[Description of the task]: Below are records; count the lines that contain "tree" and give only the total.

Records from a collection:
*** Block opens ***

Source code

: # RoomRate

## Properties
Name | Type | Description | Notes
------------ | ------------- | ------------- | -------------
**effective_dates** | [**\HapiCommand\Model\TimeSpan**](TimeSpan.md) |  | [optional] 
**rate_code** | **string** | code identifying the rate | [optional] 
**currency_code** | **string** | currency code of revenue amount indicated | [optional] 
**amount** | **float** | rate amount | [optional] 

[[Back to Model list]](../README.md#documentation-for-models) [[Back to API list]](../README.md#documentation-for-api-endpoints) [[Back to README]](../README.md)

*** Block closes ***
*** Block opens ***

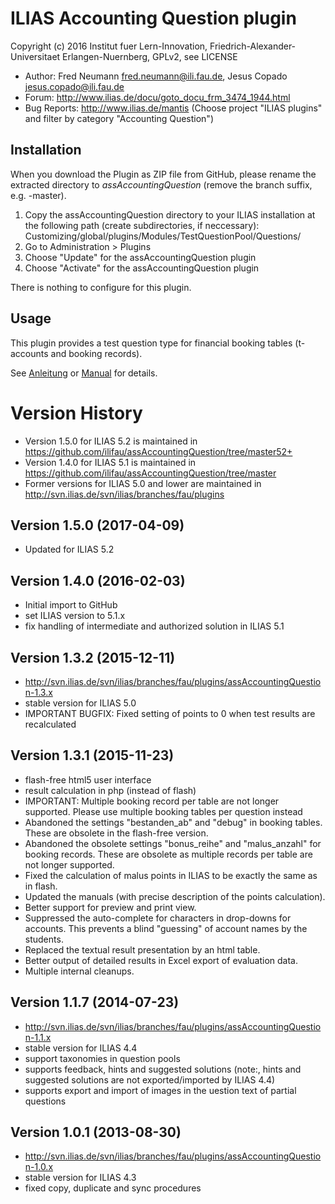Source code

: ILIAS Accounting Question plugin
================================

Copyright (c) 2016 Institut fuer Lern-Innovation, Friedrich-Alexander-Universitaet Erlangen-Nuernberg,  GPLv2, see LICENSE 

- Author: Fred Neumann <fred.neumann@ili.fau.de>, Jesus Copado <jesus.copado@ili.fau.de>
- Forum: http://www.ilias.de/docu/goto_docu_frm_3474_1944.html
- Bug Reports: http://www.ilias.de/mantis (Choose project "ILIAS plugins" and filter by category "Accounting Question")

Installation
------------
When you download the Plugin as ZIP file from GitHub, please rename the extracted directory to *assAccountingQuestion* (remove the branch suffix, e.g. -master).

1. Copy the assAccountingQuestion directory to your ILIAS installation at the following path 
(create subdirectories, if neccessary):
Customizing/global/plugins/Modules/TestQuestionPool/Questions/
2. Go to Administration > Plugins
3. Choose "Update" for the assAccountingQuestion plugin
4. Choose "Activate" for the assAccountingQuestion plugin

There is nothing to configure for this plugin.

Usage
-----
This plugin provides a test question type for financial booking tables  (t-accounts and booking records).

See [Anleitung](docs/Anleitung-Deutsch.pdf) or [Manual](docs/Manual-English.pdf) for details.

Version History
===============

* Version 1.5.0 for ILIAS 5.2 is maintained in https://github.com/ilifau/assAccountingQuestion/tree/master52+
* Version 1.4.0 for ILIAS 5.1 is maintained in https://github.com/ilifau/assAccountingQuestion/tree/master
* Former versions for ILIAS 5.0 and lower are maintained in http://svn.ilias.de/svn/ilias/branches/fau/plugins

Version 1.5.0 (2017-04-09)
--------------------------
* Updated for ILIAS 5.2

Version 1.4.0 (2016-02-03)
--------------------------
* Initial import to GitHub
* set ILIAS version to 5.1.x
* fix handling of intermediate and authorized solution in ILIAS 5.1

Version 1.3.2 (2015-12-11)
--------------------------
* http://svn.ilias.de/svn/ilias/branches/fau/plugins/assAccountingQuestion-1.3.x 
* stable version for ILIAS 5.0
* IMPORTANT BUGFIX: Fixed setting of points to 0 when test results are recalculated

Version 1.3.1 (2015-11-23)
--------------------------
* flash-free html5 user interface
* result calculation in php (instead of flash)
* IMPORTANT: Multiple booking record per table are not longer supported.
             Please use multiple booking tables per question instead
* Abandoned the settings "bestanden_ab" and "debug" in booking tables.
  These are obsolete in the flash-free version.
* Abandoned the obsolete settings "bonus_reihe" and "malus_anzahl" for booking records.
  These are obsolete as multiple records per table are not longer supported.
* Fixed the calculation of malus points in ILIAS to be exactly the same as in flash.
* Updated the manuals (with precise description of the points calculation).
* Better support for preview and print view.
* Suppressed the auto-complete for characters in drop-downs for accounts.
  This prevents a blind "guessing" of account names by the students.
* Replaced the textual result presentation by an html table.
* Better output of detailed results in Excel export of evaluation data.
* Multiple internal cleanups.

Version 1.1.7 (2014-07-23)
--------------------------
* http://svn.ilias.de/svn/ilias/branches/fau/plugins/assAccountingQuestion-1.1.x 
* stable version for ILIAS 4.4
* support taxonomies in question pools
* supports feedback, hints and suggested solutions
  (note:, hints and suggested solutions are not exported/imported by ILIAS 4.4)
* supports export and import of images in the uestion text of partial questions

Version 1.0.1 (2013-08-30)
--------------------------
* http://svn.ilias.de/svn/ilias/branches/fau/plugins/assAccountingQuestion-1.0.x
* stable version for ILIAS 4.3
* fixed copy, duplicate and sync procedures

*** Block closes ***

[Answer to the problem]: 2